House Bill 3038, which is authored by a coalition of lawmakers making up nearly a fourth of the entire state House of Representatives, was approved Monday in a bipartisan vote of the House Appropriations and Budget Subcommittee on Revenue and Taxation.
The measure would repeal Oklahoma’s progressive personal income tax without necessitating increases in other tax rates or cuts in funding to core government services.
“Our goal is to make Oklahoma the best state in the nation for business and job growth,” said state Rep. Leslie Osborn, a Mustang Republican who is one of 23 primary authors of HB 3038. “We can achieve this goal by allowing each and every Oklahoman the ability to keep more of the fruits of their labor, which gives them greater incentive to pursue prosperity for themselves and their family.”
HB 3038 would phase out the state personal income tax through a process of simplifying the tax code, making modest reductions in wasteful, inefficient and non-essential state spending at the outset of the phase-out process, and utilizing growth revenue from other sources as Oklahoma’s private sector grows in response to the state’s dramatically improved tax climate.
Were Oklahoma to eliminate its personal income tax without raising or expanding any other tax rates, the state would have the lowest overall tax burden in the continental United States.
“We want to place Oklahoma on a course of sustained, robust prosperity and job growth that will bear real fruit in the short term and continue well into the future for our kids and grandkids,” said state Rep.
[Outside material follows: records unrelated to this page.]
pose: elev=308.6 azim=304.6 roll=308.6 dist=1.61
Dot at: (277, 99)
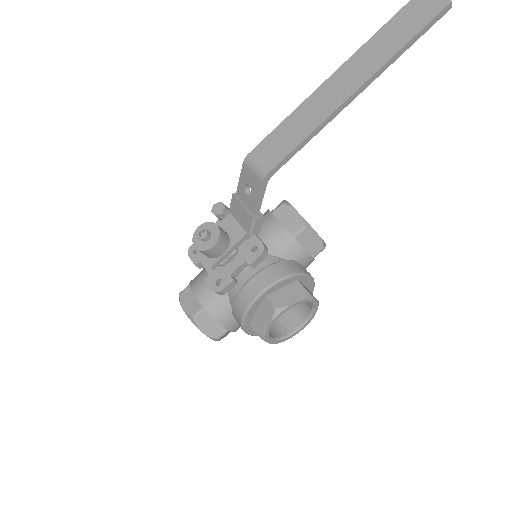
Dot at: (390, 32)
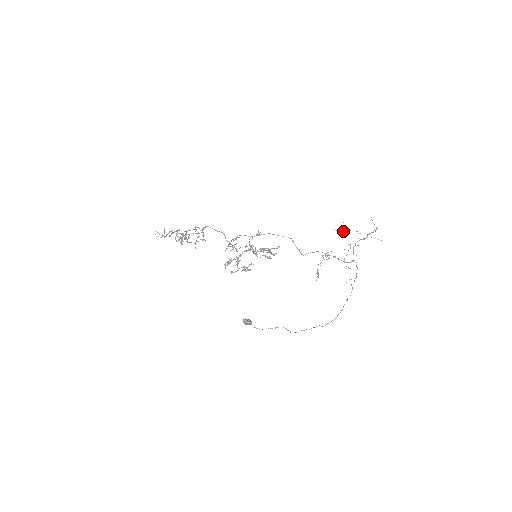
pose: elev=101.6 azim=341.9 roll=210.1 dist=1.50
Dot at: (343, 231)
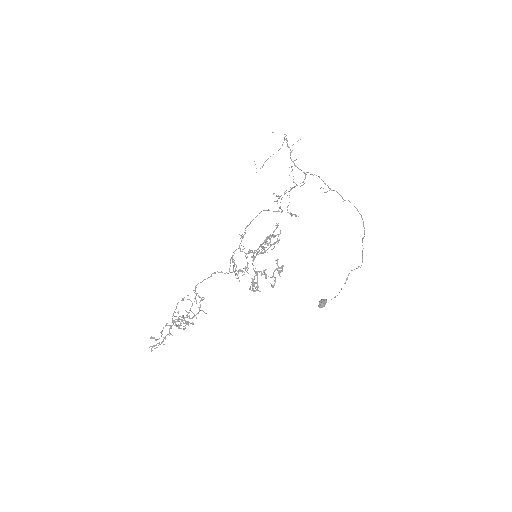
Dot at: (262, 167)
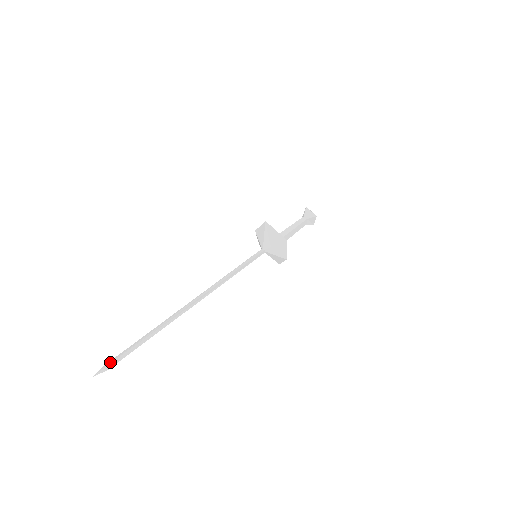
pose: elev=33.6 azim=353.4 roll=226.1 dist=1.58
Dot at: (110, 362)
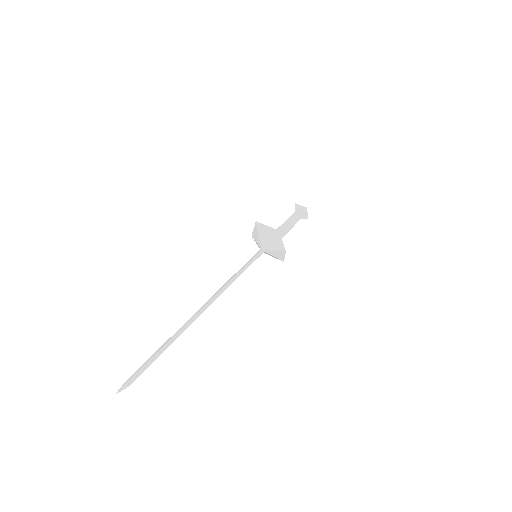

Josh Cockroft, a Tecumseh Republican who is another principal author of HB 3038. “Even though many of the policy reforms in Oklahoma over the last decade have put us on better economic footing, we’re not content to just be better than some other states. We have the potential to be the best state in America for business and jobs, and we need to take that transformational step.”
Supporters of HB 3038 maintain that lower tax rates have historically proven to have a positive impact on work, output and employment. The result has been higher levels of economic growth, job creation and state revenue growth, on average, in low-tax states.
“We have the opportunity to make Oklahoma a magnet for business creation, relocation and expansion,” said state Rep. Elise Hall, an Oklahoma City Republican and sponsor of HB 3038. “Experience from tax cuts at the national level, in other states, and even here in Oklahoma has shown that lower tax burdens lead to increased prosperity and greater individual economic freedom.”
As a Feb 7 editorial in the Wall Street Journal pointed out, a state’s tax burden “is a major signal about how a state treats business, investment and risk-taking.”
The editorial went on to state, in reference to efforts to repeal personal income taxes in Oklahoma, Kansas and Missouri, that, “The tax competition in America’s heartland is an encouraging sign that at least some U.S. politicians understand that they can’t take prosperity for granted. It must be nurtured with good policy, as they compete for jobs and investment with other states and the rest of the world.”